:: DIRECTIONS ::
In the listing below, print exactly the lines between the line holding "middle tip: (921, 760)" and the line holding "thumb mcp: (880, 921)", inclusive, and no more.

:: RECORDS ::
____________

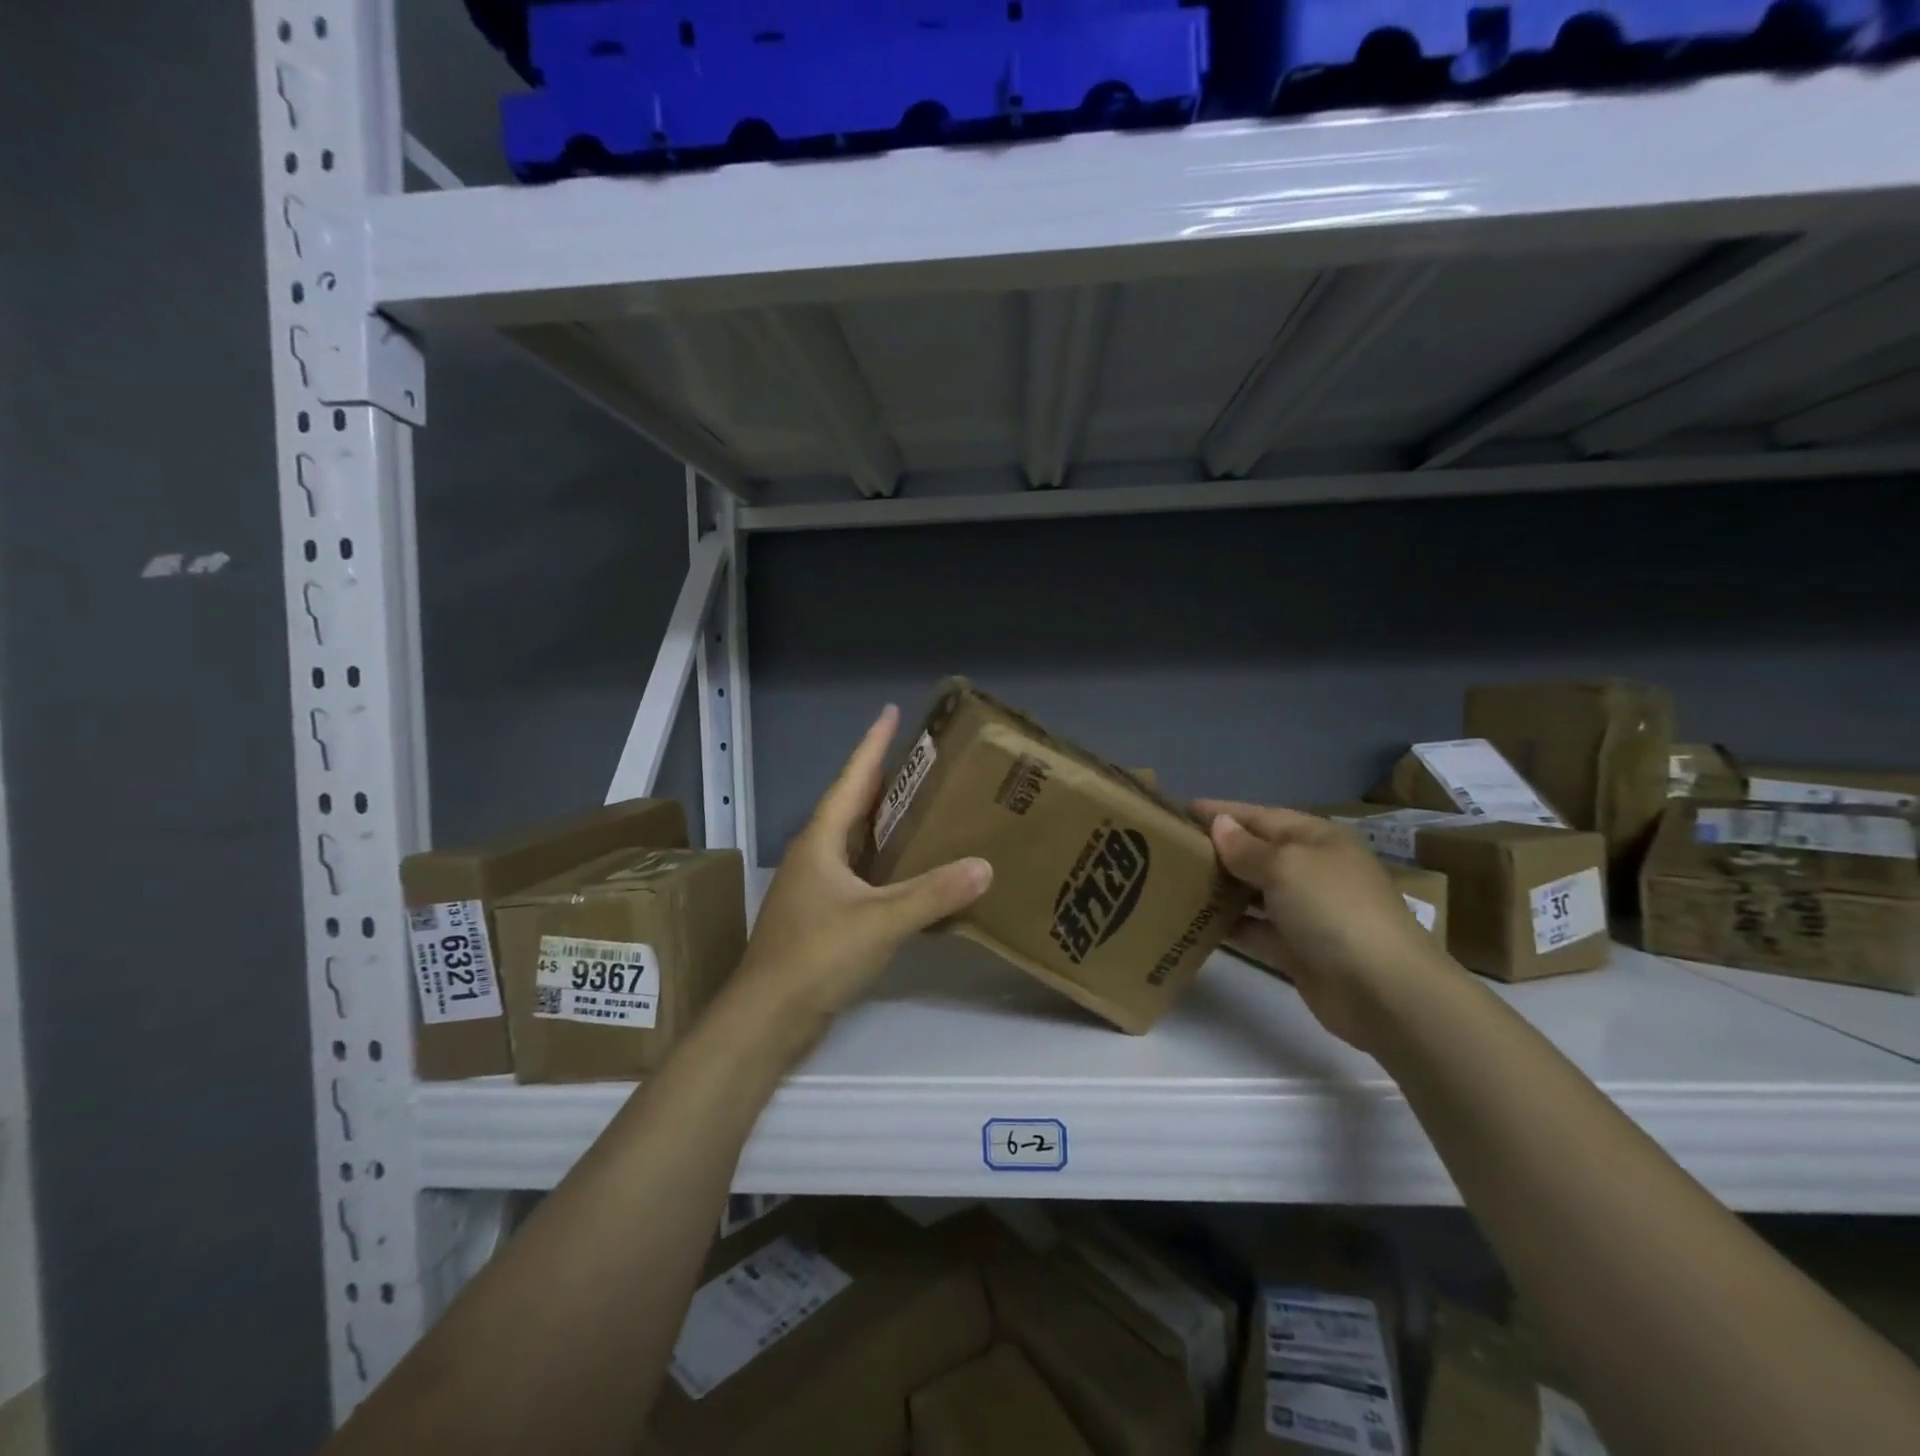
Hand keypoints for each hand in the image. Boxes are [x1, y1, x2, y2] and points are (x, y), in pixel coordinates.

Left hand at [733, 706, 991, 1036]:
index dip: (872, 746)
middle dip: (883, 779)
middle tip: (921, 760)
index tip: (891, 713)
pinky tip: (907, 868)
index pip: (852, 780)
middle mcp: (815, 856)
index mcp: (821, 842)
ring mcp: (815, 887)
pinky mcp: (821, 915)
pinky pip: (858, 872)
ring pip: (854, 840)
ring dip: (883, 820)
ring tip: (920, 804)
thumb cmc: (817, 956)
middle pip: (851, 805)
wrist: (767, 1018)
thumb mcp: (880, 921)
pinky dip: (883, 861)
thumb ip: (932, 894)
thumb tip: (984, 866)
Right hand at [1194, 799, 1458, 1049]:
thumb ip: (1246, 848)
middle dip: (1214, 849)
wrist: (1383, 991)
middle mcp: (1310, 870)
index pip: (1259, 816)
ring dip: (1218, 888)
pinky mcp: (1296, 949)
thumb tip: (1220, 825)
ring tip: (1171, 883)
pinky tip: (1193, 922)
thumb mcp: (1286, 866)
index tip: (1178, 810)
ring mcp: (1304, 912)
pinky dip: (1228, 925)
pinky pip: (1253, 929)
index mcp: (1315, 839)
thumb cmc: (1333, 910)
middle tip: (1166, 849)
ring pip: (1251, 892)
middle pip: (1254, 853)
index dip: (1221, 812)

____________

:: SOLUTION FOR THIS PROBLEM ::
middle tip: (921, 760)
index tip: (891, 713)
pinky tip: (907, 868)
index pip: (852, 780)
middle mcp: (815, 856)
index mcp: (821, 842)
ring mcp: (815, 887)
pinky mcp: (821, 915)
pinky pip: (858, 872)
ring pip: (854, 840)
ring dip: (883, 820)
ring tip: (920, 804)
thumb cmc: (817, 956)
middle pip: (851, 805)
wrist: (767, 1018)
thumb mcp: (880, 921)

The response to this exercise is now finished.